Challenges:
1. Return the passage of the Python chat thread on dict lookups starting at "yeah it's 3mb" and ending at "formatting i mean..", copied word for word.
2. Resume the Python chat thread on dict versus list lookups, picking up right after its final line.

Source document:
-.-.-

If you're doing that loop many times, maybe you can use a dict like {id: value} instead of a list?

memory usage

dicts have a constant time lookup

@fathom prairie How large is the list?

can be up to 10^6

more in some cases

A million-element dict is literally nothing

lol

alright, thanks for the help

@fathom prairie According to my quick benchmark, it's about 8 5 megabytes if the integers are not very big.

wait, no

It will be 5 megabytes (5242968 bytes in my case), because the keys will already be part of your objects.

it's about 40mb

?

ok wait i made a mistake

yeah it's 3mb according to my benchmark

If you're searching by the id multiple times, then yes, a dict is going to be way better

hm

thanks

tiny queston how do you write the code part on discord?

the formatting i mean..

!code

@fathom prairie let python do the looping:

result = next((val for val in data if val.id == some_int), None)

i need help with a if else code i made, is this the right channel?

@distant sable maybe a help channel. see #❓｜how-to-get-help

ah i see, thank you 🙂

huh, surprising!

In [3]: %paste
data = list(range(1_000_000))

def loop1(data):
    for val in data:
        if val == 545:
            return val

def loop2(data):
    result = next((val for val in data if val == 545), None)
    return result

## -- End pasted text --

In [4]: %timeit loop1(data)
15 µs ± 282 ns per loop (mean ± std. dev. of 7 runs, 100000 loops each)

In [5]: %timeit loop2(data)
15.3 µs ± 538 ns per loop (mean ± std. dev. of 7 runs, 100000 loops each)

-.-.-

Raw records:
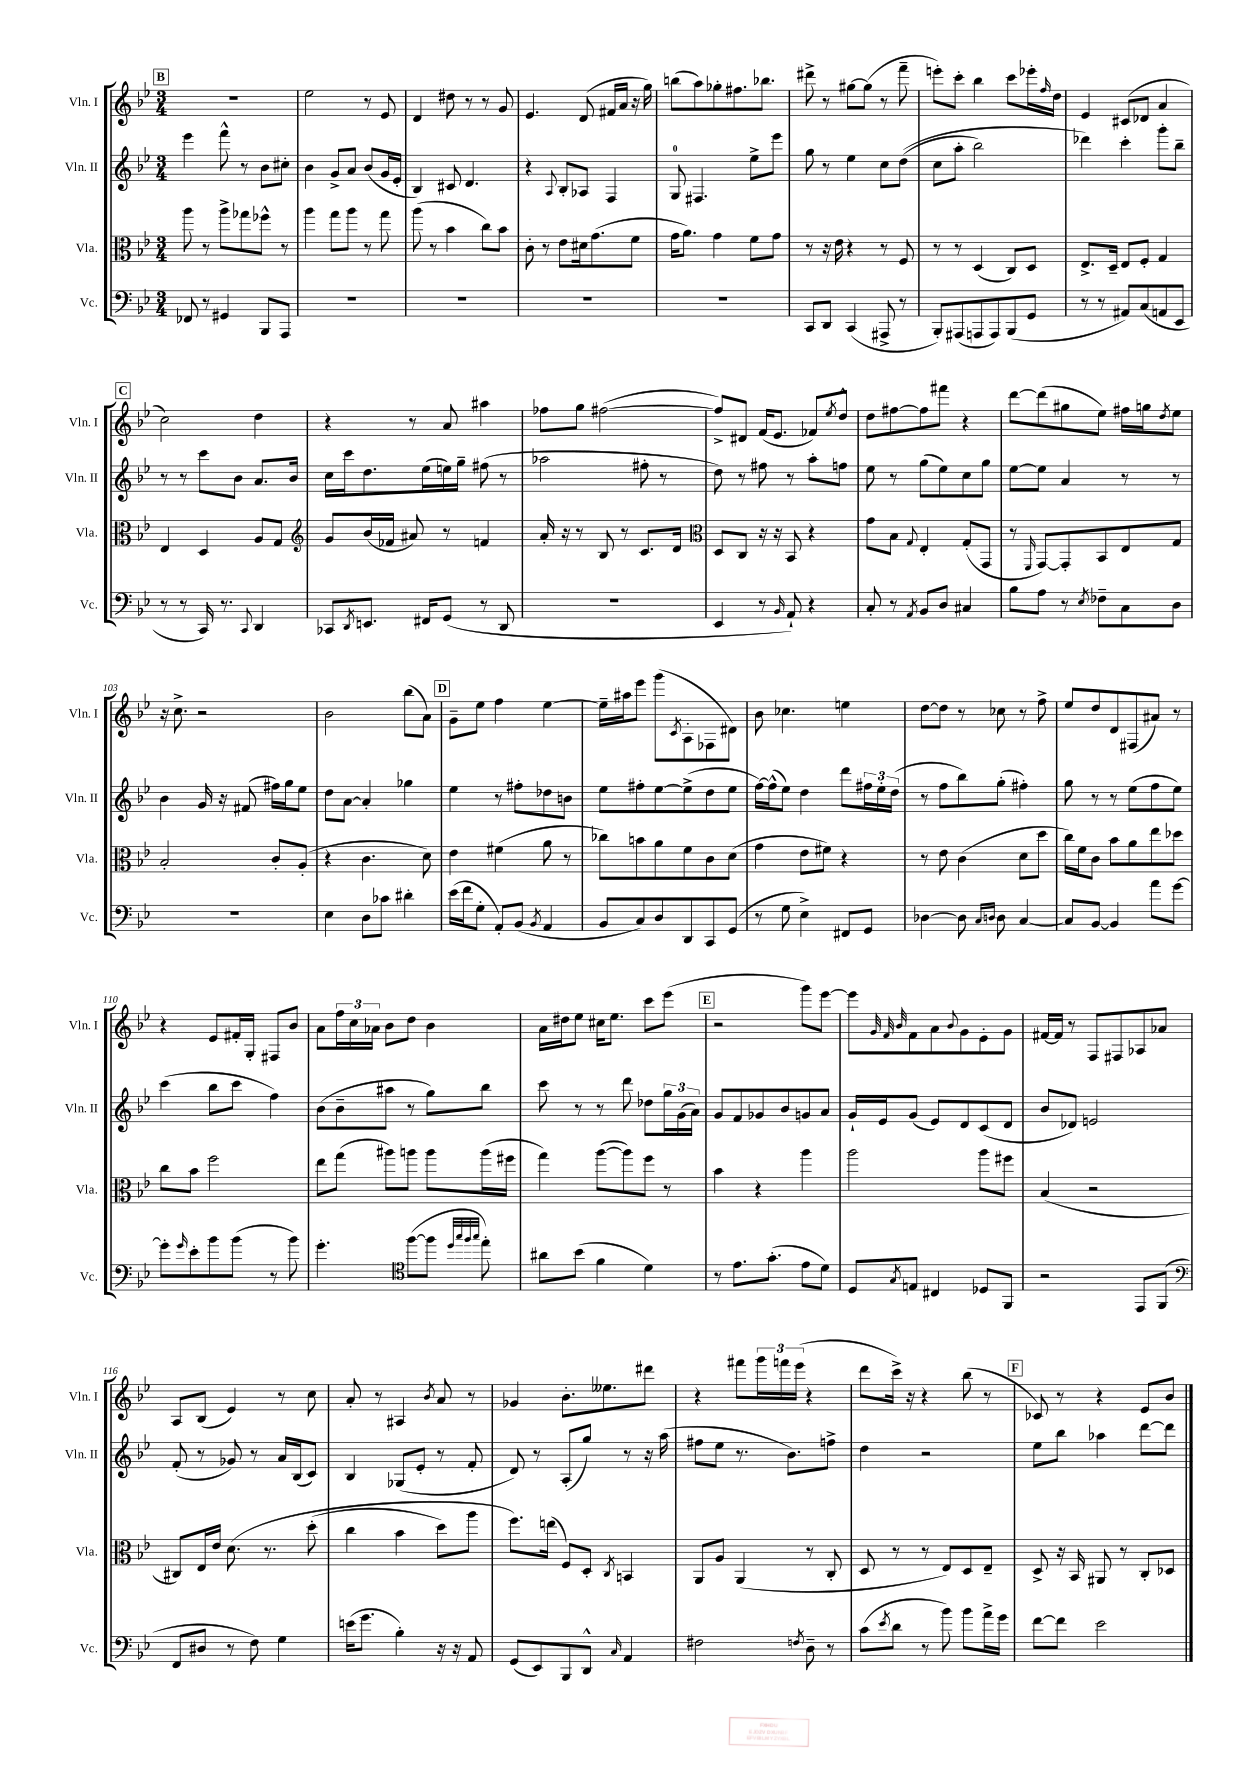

**kern	**kern	**kern	**kern
*part4	*part3	*part2	*part1
*staff4	*staff3	*staff2	*staff1
*I"Vc.	*I"Vla.	*I"Vln. II	*I"Vln. I
*I'Vc.	*I'Vla.	*I'Vln. II	*I'Vln. I
*clefF4	*clefC3	*clefG2	*clefG2
*k[b-e-]	*k[b-e-]	*k[b-e-]	*k[b-e-]
*M3/4	*M3/4	*M3/4	*M3/4
!!LO:REH:place=s1:t=B
=89	=89	=89	=89
8FF-X/	8aa\	4eee-\	2.r
8r	8r	.	.
4GG#X/	8aa^\L	8fff^^\	.
.	8gg-X\	8r	.
8BBB-/L	8ff-X^^\J	8b-\L	.
8AAA/J	8r	8cc#X'\J	.
=90	=90	=90	=90
2.r	4aa\	4b-\	2ee-\
.	8gg\L	8g^/L	.
.	8aa\J	8a/J	.
.	8r	(8b-/L	8r
.	8gg\	16g/L	8e-/
.	.	16e-'/JJ	.
=91	=91	=91	=91
2.r	(8aa\	4B-/)	4d/
.	8r	.	.
.	4b-\	8c#X/	8dd#X\
.	.	4.d/	8r
.	8cc\L)	.	8r
.	8b-\J	.	8g/
=92	=92	=92	=92
2.r	8c'\	4r	4.e-/
.	8r	.	.
.	.	8qqA/	.
.	8e-\L	8B-'/L	.
.	16d#X\k	8A-X/J	(8d/
.	(8.g\	.	.
.	.	4F/	16f#X/LL
.	.	.	16a/JJ
.	8f\J	.	16r
.	.	.	16gg\)
=93	=93	=93	=93
2.r	16g\KL	8G/	(8bbn\L
.	8.a\J)	.	.
.	.	4.F#X/	8aa\)
.	4g\	.	8gg-X'\
.	.	.	8.ff#X\
.	8f\L	8ee-^\L	.
.	.	.	8.bb-X\J
.	8g\J	8eee-\J	.
=94	=94	=94	=94
8CC/L	8r	8gg\	8ddd#X^\
8DD/J	16r	8r	8r
.	16e-\	.	.
(4CC/	4r	4ee-\	[8gg#X\L
.	.	.	(8gg#\J]
8AAA#X^/	8r	8cc\L	8r
8r	8F/	((8dd\J	8fff~\
=95	=95	=95	=95
8BBB-'/L)	8r	8cc\L	8eeen'\L)
(8AAA#X/	8r	8aa'\J	8ccc'\J
8AAAn/	(4D/	2bb-\)	4bb-\
8AAA/)	.	.	.
(8BBB-/	8C/L)	.	8ccc\L
8GG/J	8D/J	.	16eee-X'\L
.	.	.	16qqff/
.	.	.	16dd\JJ
=96	=96	=96	=96
8r	8.E-^/L	4ddd-X\)	4e-/
8r	.	.	.
.	16D~/Jk	.	.
8AA#X/L)	8E-/L	4ccc'\	(8c#X/L
(8C/	8F'/J	.	8d-X/J
8AAn/	4G/	8ggg'\L	4a/
8EE-/J	.	8bb-~\J	.
!!LO:LB:g=z
!!LO:REH:place=s1:t=C
=97	=97	=97	=97
8r	4E-/	8r	2cc\)
8r	.	8r	.
16CC/)	4D/	8ccc\L	.
8.r	.	.	.
.	.	8b-\J	.
8qqCC/	.	.	.
4DD/	8A/L	8.a/L	4dd\
.	8G/J	.	.
.	.	16b-/Jk	.
=98	=98	=98	=98
*	*clefG2	*	*
8CC-X/L	8g/L	16cc\LL	4r
.	.	16ccc\J	.
8qDD/	.	.	.
8.EEn/J	(16b-/L	8.dd\	.
.	16f-X/JJ	.	.
.	8a#X/)	.	8r
16FF#X/KL	.	(16ee-\L	.
(8GG/J	8r	16een\)	8a/
.	.	16gg~\JJ	.
8r	4fn/	(8ff#X\	4aa#X\
8DD/	.	8r	.
=99	=99	=99	=99
2.r	16a'/	2aa-X\	8ff-X\L
.	16r	.	.
.	8r	.	8gg\J
.	8B-/	.	([2ff#X\
.	8r	.	.
.	8.c/L	8ff#X'\	.
.	.	8r	.
.	16d/Jk	.	.
=100	=100	=100	=100
*	*clefC3	*	*
4EE-/	8D/L	8dd\)	8ff#^/L])
.	8C/J	8r	8d#X/J
8r	16r	8ff#X\	(16f/KL
.	16r	.	8.e-/J
16qqBB-/	.	.	.
8AA`/)	8BB-/	8r	.
4r	4r	8aa'\L	8f-X/L)
.	.	.	8qee-/
.	.	8ffn\J	8dd^^/J
=101	=101	=101	=101
8C'/	8g\L	8ee-\	8dd\L
8r	8B-\J	8r	[8ff#X\
8qAA/	8qqG/	.	.
8BB-/L	4E-'/	(8gg\L	8ff#\]
8D/J	.	8ee-\)	8fff#X\J
4C#X/	(8G'/L	8cc\	4r
.	8GG/J	8gg\J	.
=102	=102	=102	=102
8B-\L	8r	[8ee-\L	[8ddd\L
.	16qqFF/	.	.
8A\J	[8GG/L)	8ee-\J]	(8ddd\]
8r	8GG'/]	4a/	8gg#X\
8qE-/	.	.	.
8F-X~\L	8BB-/	.	8ee-\J)
8C\	8E-/	8r	16ff#X\LL
.	.	.	16ggn\J
.	.	.	8qdd/
8D\J	8G/J	8r	8ee-\J
!!LO:LB:g=z
=103	=103	=103	=103
2.r	2B-'/	4b-\	16r
.	.	.	8.cc^\
.	.	16g/	2r
.	.	16r	.
.	.	(8f#X/	.
.	8c'/L	16ff#X\LL)	.
.	.	16gg\J	.
.	(8A'/J	8ee-\J	.
=104	=104	=104	=104
4E-\	4r	8dd\L	2b-\
.	.	[8a\J	.
8D\L	4.c\	4a'/]	.
8c-X\J	.	.	.
4d#X'\	.	4gg-X\	(8bb-\L
.	8d\)	.	8a\J)
!!LO:REH:place=s1:t=D
=105	=105	=105	=105
(16e-\LL	4e-\	4ee-\	8g~\L
16f\J	.	.	.
8G'\J	.	.	8ee-\J
8AA'/L)	(4f#X\	8r	4ff\
(8BB-/J	.	8ff#X'\L	.
8qBB-/	.	.	.
4AA/	8a\	8dd-X\	[4ee-\
.	8r	8bn\J	.
=106	=106	=106	=106
8BB-/L	8cc-X\L)	8ee-\L	16ee-~\LL]
.	.	.	16aa#X\J
8C/)	8bn\	8ff#X'\	8eee-\J
8D/	8a\	[8ee-\	(8ggg\L
.	.	.	8qc/
8DD/	8f\	(8ee-^\]	8A'\
8CC/	8c\	8dd\	8F-X\
(8GG/J	(8d\J	8ee-\J	8d#X\J)
=107	=107	=107	=107
8r	4g\	[16ff\LL)	8b-\
.	.	(16ff^^\J]	.
8G\	.	8ee-\J)	4.cc-X\
4E-^\)	8e-\L	4dd\	.
.	8f#X\J)	.	.
8FF#X/L	4r	8ddd\L	4een\
8GG/J	.	24ff#X\L	.
.	.	24ee-'\	.
.	.	(24dd\JJ	.
=108	=108	=108	=108
[4D-X\	8r	8r	[8dd\L
.	8e-\	8ff\L	8dd\J]
8D-\]	(4c\	8bb-\)	8r
16qqC/LL	.	.	.
16qqDn/JJ	.	.	.
8D\	.	(8gg'\J	8cc-X\
[4C/	8d\L	4ff#X'\)	8r
.	8dd\J	.	8ff^\
=109	=109	=109	=109
8C/L]	16cc\LL)	8gg\	8ee-/L
.	16f\J	.	.
[8BB-/J	8c\J	8r	8dd/
4BB-/]	8b-\L	8r	8d/
.	8a\	(8ee-\L	(8F#X/
8a\L	8ee-\	8ff\	8a#X/J)
[8g\J	8dd-X\J	8ee-\J)	8r
!!LO:LB:g=z
=110	=110	=110	=110
8g'\L]	8cc\L	(4ccc\	4r
16qqg/	.	.	.
8e-'\	8b-\J	.	.
8b-\	2ff\	8bb-\L	8e-/L
(8b-\J	.	8ccc\J	16f#X'/L
.	.	.	16G'/JJ
8r	.	4ff\)	8F#X/L
8b-\)	.	.	8b-/J
=111	=111	=111	=111
4.g'\	8ee-\L	(8b-\L	8a\L
.	(8gg\J	8b-~\	24ff\L
.	.	.	24cc\
.	.	.	24a-X\JJ
.	8aa#X\L)	8aa#X\J	8b-\L
*clefC4	*	*	*
([8ff\L	8aan\J	8r	8dd\J
8ff\J]	8aa\L	8gg\L)	4b-\
32qqdd/LLL	.	.	.
32qqgg/	.	.	.
32qqff/	.	.	.
32qqgg/JJJ	.	.	.
8ee-'\)	(16aa\L	8bb-\J	.
.	16ff#X\JJ	.	.
=112	=112	=112	=112
8a#X\L	4gg\)	8ccc\	16a\LL
.	.	.	16dd#X\J
(8b-\J	.	8r	8ee-\J
4f\	([8aa\L	8r	16cc#X\KL
.	.	.	8.ee-\J
.	8aa\])	8ddd\	.
4d\)	8ff\J	8dd-X\L	8ccc\L
.	8r	24gg\L	(8eee-\J
.	.	(24g\	.
.	.	24a\JJ)	.
!!LO:REH:place=s1:t=E
=113	=113	=113	=113
8r	4b-\	8g/L	2r
8.e-\L	.	8f/	.
.	4r	8g-X/	.
(8.g'\J	.	.	.
.	.	8b-/	.
8e-\L	4aa\	8gn/	8ggg\L)
8d\J)	.	8a/J	[8eee-\J
=114	=114	=114	=114
8D/L	2aa\	16g`/LL	8eee-\L]
.	.	16e-/J	.
.	.	.	32qqg/
.	.	.	32qqf/
8qG/	.	.	32qqb-/
8En/J	.	(8g/J	8f\
4C#X/	.	8e-/L)	8a\
.	.	.	8qqb-/
.	.	8d/	8g\
8D-X/L	8aa\L	(8c/	8e-'\
8FF/J	8ff#X\J	8d/J	8g\J
=115	=115	=115	=115
2r	(4B-/	8b-/L	[16f#X/LL
.	.	.	16f#/JJ]
.	.	8d-X/J)	8r
.	2r	2en/	8F/L
.	.	.	8F#X/
8EE-/L	.	.	8A-X/
(8FF/J	.	.	8a-X/J
!!LO:LB:g=z
=116	=116	=116	=116
*clefF4	*	*	*
8FF/L	8C#X/L)	(8f'/	8A/L
8D#X/J	16E-/L	8r	(8B-/J
.	16e-/JJ	.	.
8r	(8.d\	8g-X/)	4e-/)
8F\)	.	8r	.
.	8.r	.	.
4G\	.	16a/LL	8r
.	.	(16B-/J	.
.	(8dd'\	8c/J)	8cc\
=117	=117	=117	=117
(16en\KL	4cc\	4B-/	8a'/
8.g\J	.	.	.
.	.	.	8r
4B-'\)	4b-\	(8G-X/L	4A#X/
.	.	8e-'/J	.
.	.	.	8qb-/
16r	8dd\L)	8r	8a/
16r	.	.	.
8AA/	8aa\J	8f'/	8r
=118	=118	=118	=118
(8GG/L	8.ff\L)	8d/)	4g-X/
8EE-/)	.	8r	.
.	(16een\Jk	.	.
8BBB-/	8F/L)	(8A'/L	8.b-'\L
8DD^^/J	8D'/J	8gg/J)	.
.	.	.	8.ee--X\
16qqC/	8qC/	.	.
4AA/	4BBn/	8r	.
.	.	16r	8ddd#X\J
.	.	(16aa\	.
=119	=119	=119	=119
2F#X\	8AA/L	8ff#X\L	4r
.	8A/J	8ee-\J	.
.	(4AA/	8.r	8fff#X\L
.	.	.	24ggg\L
.	.	.	24fffn\
.	.	8.b-\L)	.
.	.	.	(24eee-\JJ
8qFn/	.	.	.
8D~\	8r	.	4r
8r	8C'/	8ffn^\J	.
=120	=120	=120	=120
(8c\L	8D/	4dd\	8ddd\L
8qe-/	.	.	.
8d\J	8r	.	16ccc^\Jk)
.	.	.	16r
8r	8r	2r	4r
8b-\)	8E-/L)	.	.
8b-\L	8D/	.	(8bb-\
16a^\L	8E-~/J	.	8r
16g\JJ	.	.	.
!!LO:REH:place=s1:t=F
=121	=121	=121	=121
[8f\L	8D^/	8ee-\L	8c-X/)
8f\J]	16r	8bb-\J	8r
.	16BB-/	.	.
2e-\	8AA#X/	4aa-X\	4r
.	8r	.	.
.	8C'/L	[8ddd\L	8e-/L
.	8D-X/J	8ddd\J]	8b-/J
==	==	==	==
*-	*-	*-	*-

-.-.-

The results:
1.
yeah it's 3mb according to my benchmark

If you're searching by the id multiple times, then yes, a dict is going to be way better

hm

thanks

tiny queston how do you write the code part on discord?

the formatting i mean..

2.
i guess generators aren't any faster than for loops nowadays

iirc they used to be

@loud trail the generator already does the same for loop

right, i thought for had more overhead

but this is why we benchmark, after all

if anything the plain for loop is slightly faster, less overhead from next

In [2]: %%cython
   ...: def loop3(data: list):
   ...:     for val in data:
   ...:         if val == 545:
   ...:             return val

In [7]: %timeit loop3(data)
3.06 µs ± 237 ns per loop (mean ± std. dev. of 7 runs, 100000 loops each)

of course the cython version is 4x faster

In [4]: %timeit loop1(data)
894 ns ± 75.1 ns per loop (mean ± std. dev. of 7 runs, 1000000 loops each)

In [5]: %timeit loop2(data)
1.01 µs ± 24.4 ns per loop (mean ± std. dev. of 7 runs, 1000000 loops each)

and pypy is 3x faster than cython!

can't test easily on graalvm, no ipython support 😦

or maybe it does, let me see

and for completeness, if you do data_np = np.asarray(data) then numba (under cpython) can match pypy performance

In [32]: loop4 = njit(loop1)

In [33]: %timeit loop4(data_np)
893 ns ± 71.2 ns per loop (mean ± std. dev. of 7 runs, 1000000 loops each)

Hey @fiery cosmos!

is implementing linked-lists in python really better than using lists?
considering that list is a primitive data structure and implemented in C, comes built-in with python

Linked lists are almost never better 🙂

then why would people learn them?

and what are the scenarios they are better?

Pretty much only for teaching DSA.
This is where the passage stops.